Still referring to the '852 patent, BOP 41 and LMRP 42 are configured to controllably seal wellbore 20 and contain hydrocarbon fluids therein. Specifically, BOP 41 includes a plurality of axially stacked sets of opposed rams disposed within frame 47. In general, BOP 41 can include any number and type of rams including, without limitation, opposed double blind shear rams or blades for severing the tubular string and sealing off wellbore 20 from riser 43, opposed blind rams for sealing off wellbore 20 when no string/tubular extends through BOP 41, opposed pipe rams for engaging the string/tubular and sealing the annulus around string/tubular, or combinations thereof. LMRP 42 includes an annular blowout preventer comprising an annular elastomeric sealing element that is mechanically squeezed radially inward to seal on a string/tubular extending through LMRP 42 or seal off wellbore when no string/tubular extends through LMRP 42. The upper end of LMRP 42 includes a riser flex joint 44 that allows riser 43 to deflect and pivot angularly relative to tree 40, BOP 41, and LMRP 42 while fluids flow therethrough.


During drilling, completion, production, and workover operations, cyclical loads due to riser vibrations (e.g., from surface vessel motions, wave actions, current-induced VIV, or combinations thereof) are applied to BOP 41, wellhead 50, and primary conductor 51 extending from wellhead 50 into the sea floor 12. Such cyclical loads can induce fatigue. This may be of particular concern with subsea horizontal production tree architectures (e.g., system 10) due to the relatively large height and weight of the hardware secured to the wellhead proximal the mud line (i.e., tree, BOP, and LMRP). For example, in this embodiment, the hardware mounted to wellhead 50 proximal the sea floor 12, production tree 40 and BOP 41 in particular, is relatively tall, and thus, presents a relatively large surface area for interacting with environmental loads such as subsea currents. These environmental loads can also contribute to the fatigue of BOP 41, wellhead 50, and primary conductor 51. If the wellhead 50 and primary conductor 51 do not have sufficient fatigue resistance, the integrity of the subsea well may be compromised. Still further, an uncontrolled lateral movement of vessel 30 (e.g., an uncontrolled drive off or drift off of vessel 30) from the desired operating location generally over wellhead 50 can pull LMRP 42 laterally with riser 43, thereby inducing bending moments and associated stresses in BOP 41, wellhead 50, and conductor 51. Such induced bending moments and stresses can be increased further when the relatively tall and heavy combination of tree 40 and BOP 41 is in a slight angle relative to vertical. Accordingly, in this embodiment, a tethering system 100 is provided to reinforce BOP 41, wellhead 50, and primary conductor 51 by resisting lateral loads and bending moments applied thereto. As a result, system 100 offers the potential to enhance the strength and fatigue resistance of BOP 41, wellhead 50, and conductor 51.

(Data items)
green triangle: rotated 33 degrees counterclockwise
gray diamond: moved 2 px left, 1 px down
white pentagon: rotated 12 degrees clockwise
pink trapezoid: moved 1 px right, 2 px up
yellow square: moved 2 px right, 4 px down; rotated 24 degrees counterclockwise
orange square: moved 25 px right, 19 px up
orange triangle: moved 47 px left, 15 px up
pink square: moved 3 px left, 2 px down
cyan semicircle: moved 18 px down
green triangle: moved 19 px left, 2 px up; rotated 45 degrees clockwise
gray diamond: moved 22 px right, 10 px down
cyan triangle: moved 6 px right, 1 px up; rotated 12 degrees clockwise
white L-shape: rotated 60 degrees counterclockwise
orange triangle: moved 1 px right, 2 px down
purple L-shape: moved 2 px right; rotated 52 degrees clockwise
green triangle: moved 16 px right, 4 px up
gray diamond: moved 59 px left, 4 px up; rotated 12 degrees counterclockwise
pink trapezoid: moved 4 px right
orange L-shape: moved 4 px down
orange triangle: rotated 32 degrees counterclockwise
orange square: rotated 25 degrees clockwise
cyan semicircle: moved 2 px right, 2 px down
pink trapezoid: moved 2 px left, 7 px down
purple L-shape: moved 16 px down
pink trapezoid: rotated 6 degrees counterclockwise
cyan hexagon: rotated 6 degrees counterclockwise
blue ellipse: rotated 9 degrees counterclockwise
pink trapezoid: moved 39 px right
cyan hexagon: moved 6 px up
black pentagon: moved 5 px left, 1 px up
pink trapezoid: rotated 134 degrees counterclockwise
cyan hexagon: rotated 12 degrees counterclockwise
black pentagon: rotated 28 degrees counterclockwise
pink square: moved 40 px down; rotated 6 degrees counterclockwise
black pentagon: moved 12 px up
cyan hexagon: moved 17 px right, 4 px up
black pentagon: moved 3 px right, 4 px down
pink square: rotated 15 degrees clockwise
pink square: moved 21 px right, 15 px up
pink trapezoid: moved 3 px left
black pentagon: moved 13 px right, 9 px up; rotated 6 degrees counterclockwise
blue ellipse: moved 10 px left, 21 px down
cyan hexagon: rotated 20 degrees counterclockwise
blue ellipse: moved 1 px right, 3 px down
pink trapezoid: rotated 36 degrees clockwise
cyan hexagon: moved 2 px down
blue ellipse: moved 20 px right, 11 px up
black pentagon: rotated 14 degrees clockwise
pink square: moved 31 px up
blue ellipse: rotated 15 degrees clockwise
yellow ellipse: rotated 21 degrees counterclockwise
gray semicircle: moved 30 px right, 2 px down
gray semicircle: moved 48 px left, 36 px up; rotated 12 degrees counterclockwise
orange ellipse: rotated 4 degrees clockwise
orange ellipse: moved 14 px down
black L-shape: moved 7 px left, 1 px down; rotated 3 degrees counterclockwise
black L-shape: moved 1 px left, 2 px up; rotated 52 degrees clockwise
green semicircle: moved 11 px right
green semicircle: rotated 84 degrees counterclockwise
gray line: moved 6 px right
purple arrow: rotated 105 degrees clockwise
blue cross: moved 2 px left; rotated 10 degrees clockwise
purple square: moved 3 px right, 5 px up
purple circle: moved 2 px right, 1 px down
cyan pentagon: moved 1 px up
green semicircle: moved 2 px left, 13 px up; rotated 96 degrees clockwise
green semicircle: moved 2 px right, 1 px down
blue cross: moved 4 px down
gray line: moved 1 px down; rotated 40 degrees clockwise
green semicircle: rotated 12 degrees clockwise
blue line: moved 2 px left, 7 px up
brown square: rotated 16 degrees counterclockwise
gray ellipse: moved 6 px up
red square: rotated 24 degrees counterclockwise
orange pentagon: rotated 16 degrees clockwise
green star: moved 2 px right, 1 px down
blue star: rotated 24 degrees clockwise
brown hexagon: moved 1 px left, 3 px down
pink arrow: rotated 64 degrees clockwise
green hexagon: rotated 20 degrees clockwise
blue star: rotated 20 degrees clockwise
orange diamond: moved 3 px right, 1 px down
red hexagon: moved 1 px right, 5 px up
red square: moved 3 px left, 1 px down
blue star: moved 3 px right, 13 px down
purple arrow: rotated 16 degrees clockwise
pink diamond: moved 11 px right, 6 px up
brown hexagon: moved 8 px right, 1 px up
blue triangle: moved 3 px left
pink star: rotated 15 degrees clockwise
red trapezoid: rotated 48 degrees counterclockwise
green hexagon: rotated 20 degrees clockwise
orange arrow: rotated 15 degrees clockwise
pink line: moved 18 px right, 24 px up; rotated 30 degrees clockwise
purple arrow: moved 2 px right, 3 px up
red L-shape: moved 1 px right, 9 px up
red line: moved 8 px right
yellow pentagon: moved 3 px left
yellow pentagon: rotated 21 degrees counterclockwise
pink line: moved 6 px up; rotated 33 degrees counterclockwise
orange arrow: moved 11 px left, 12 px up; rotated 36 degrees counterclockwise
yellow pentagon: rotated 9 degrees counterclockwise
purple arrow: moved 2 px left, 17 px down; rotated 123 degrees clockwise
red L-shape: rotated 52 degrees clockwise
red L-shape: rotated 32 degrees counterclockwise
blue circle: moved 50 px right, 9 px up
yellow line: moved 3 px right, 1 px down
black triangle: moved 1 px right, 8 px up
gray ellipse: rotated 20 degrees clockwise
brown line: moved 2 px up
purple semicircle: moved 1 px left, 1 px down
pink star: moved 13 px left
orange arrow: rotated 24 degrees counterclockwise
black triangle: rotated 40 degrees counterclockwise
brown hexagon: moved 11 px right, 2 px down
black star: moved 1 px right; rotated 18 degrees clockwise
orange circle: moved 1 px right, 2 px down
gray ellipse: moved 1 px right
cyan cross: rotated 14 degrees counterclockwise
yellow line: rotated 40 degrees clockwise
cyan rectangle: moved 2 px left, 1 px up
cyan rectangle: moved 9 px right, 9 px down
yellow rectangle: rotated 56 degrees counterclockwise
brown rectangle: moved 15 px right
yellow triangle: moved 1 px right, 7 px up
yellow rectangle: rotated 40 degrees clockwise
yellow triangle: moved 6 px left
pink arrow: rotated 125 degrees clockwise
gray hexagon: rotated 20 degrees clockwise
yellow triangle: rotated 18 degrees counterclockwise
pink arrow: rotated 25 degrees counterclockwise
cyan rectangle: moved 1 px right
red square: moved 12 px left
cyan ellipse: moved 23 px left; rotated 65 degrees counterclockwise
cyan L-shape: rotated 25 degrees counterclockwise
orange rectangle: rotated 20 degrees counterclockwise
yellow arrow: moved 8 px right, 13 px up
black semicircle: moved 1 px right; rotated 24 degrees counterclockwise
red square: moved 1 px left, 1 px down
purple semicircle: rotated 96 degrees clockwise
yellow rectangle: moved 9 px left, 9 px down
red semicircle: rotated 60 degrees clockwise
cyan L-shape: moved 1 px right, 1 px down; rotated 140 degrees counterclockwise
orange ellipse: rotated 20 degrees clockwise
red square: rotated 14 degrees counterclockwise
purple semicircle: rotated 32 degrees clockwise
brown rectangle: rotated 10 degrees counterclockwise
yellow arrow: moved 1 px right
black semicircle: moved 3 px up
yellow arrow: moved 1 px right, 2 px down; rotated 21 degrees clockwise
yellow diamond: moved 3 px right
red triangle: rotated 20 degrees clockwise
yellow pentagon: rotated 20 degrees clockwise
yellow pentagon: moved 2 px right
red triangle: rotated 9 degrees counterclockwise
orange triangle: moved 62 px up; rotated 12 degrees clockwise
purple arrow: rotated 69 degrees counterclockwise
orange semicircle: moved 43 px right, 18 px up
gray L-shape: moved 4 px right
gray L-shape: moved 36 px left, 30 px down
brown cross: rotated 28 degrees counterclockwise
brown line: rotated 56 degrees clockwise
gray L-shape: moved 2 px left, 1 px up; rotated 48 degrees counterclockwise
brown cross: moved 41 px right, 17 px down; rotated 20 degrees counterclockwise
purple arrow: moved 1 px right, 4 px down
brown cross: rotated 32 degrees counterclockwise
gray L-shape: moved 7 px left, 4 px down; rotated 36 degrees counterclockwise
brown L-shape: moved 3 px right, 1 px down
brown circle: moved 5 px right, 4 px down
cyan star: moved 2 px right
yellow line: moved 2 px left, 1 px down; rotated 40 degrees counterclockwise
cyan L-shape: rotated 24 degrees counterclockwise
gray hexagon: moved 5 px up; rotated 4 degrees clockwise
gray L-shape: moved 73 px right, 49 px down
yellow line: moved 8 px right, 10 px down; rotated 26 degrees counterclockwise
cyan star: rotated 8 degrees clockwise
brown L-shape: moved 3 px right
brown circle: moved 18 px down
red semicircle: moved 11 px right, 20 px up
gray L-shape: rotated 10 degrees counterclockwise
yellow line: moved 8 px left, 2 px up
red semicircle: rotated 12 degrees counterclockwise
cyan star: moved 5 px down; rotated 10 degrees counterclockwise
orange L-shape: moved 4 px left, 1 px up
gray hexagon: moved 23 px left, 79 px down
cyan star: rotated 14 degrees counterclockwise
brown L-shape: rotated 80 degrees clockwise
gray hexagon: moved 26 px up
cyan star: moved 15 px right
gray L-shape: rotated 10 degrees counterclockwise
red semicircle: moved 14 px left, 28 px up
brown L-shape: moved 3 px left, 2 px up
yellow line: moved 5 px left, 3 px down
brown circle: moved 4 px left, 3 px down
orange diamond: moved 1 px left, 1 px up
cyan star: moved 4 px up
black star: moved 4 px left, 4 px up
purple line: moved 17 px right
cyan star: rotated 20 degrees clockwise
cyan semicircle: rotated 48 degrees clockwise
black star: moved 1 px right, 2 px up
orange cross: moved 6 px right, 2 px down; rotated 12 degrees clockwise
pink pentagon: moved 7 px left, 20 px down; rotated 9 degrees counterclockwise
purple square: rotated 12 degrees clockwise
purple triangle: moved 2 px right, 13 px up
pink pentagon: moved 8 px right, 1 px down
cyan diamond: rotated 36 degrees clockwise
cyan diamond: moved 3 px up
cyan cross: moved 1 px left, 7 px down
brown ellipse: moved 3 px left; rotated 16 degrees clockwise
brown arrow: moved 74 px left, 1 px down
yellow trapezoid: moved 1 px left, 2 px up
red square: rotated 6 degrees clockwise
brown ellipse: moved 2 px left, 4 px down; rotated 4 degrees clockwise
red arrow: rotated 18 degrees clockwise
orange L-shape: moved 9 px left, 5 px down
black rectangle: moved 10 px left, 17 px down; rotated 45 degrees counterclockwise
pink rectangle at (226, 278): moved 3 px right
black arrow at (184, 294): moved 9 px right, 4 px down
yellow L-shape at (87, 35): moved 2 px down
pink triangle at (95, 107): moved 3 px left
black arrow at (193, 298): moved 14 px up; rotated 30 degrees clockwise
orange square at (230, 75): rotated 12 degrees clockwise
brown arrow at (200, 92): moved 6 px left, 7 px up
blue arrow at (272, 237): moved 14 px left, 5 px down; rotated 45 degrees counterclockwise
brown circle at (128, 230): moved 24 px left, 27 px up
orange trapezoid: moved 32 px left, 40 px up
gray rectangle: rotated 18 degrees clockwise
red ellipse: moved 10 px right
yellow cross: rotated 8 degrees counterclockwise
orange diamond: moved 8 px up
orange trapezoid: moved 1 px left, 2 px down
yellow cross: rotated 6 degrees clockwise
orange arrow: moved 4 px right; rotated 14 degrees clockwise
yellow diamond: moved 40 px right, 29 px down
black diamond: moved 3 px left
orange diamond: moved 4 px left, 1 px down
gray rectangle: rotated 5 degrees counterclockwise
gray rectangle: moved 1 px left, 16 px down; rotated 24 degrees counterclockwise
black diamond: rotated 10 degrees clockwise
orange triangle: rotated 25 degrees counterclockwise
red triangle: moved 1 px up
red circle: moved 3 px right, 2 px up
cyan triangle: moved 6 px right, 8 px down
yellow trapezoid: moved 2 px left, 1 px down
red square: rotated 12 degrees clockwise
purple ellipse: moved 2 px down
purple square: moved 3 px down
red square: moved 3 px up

▶ [GOALS]:
- 1) According to the subsea wellhead passage, what is tethering system 100 provided to do?
- 2) Write the next part of the subsea wellhead passage, starting after its final sentence.

▶ [ANSWERS BY TASK]:
- 1) It is provided to reinforce BOP 41, wellhead 50, and primary conductor 51 by resisting the lateral loads and bending moments applied to them.

- 2)
Referring again to FIGS. 1 and 2, in this embodiment, tethering system 100 includes a plurality of anchors 110, a plurality of pile top assemblies 120, and a plurality of flexible tension members 160. One pile top assembly 120 is mounted to the upper end of each anchor 110, and one tension member 160 extends from each pile top assembly 120 to frame 47 of BOP 41. As will be described in more detail below, each pile top assembly 120 includes a tensioning system 140 that can apply tensile loads to the corresponding tension member 160. In this embodiment, each tensioning system 140 is a winch, and thus, may also be referred to as winch 140. Each winch 140 can pay in and pay out the corresponding tensioning member 160.


Each tension member 160 includes a first or distal end 160a coupled to frame 47 of BOP 41, and a tensioned span or portion 161 extending from the corresponding winch 140 to end 160a. As best shown in FIG. 1, each distal end 160a is coupled to frame 47 of BOP 41 at a height H measured vertically from the sea floor 12 and at a lateral distance D measured radially and horizontally from central axis 55. In this embodiment, four uniformly circumferentially-spaced anchors 110 and associated tension members 160 are provided. In addition, in this embodiment, height H of each end 160a is the same, lateral distances D to each end 160a is the same. For most subsea applications, lateral distance D is preferably between 5.0 and 15.0 feet, and more preferably about 10.0 ft. However, it should be appreciated that lateral distance D may depend, at least in part, on the available connection points to the frame 47 of BOP 41. As will be described in more detail below, each height H is preferably as high as possible but below LMRP 42, and may depend on the available connection points along frame 47 of BOP 41.


As best shown in FIG. 1, a tensile preload L is applied to each tensioned span 161. With no external loads or moments applied to BOP 41, the actual tension in each span 161 is the same or substantially the same as the corresponding tensile preload L. However, it should be appreciated that when external loads and/or bending moments are applied to BOP 41, the actual tension in each span 161 can be greater than or less than the corresponding tensile preload L.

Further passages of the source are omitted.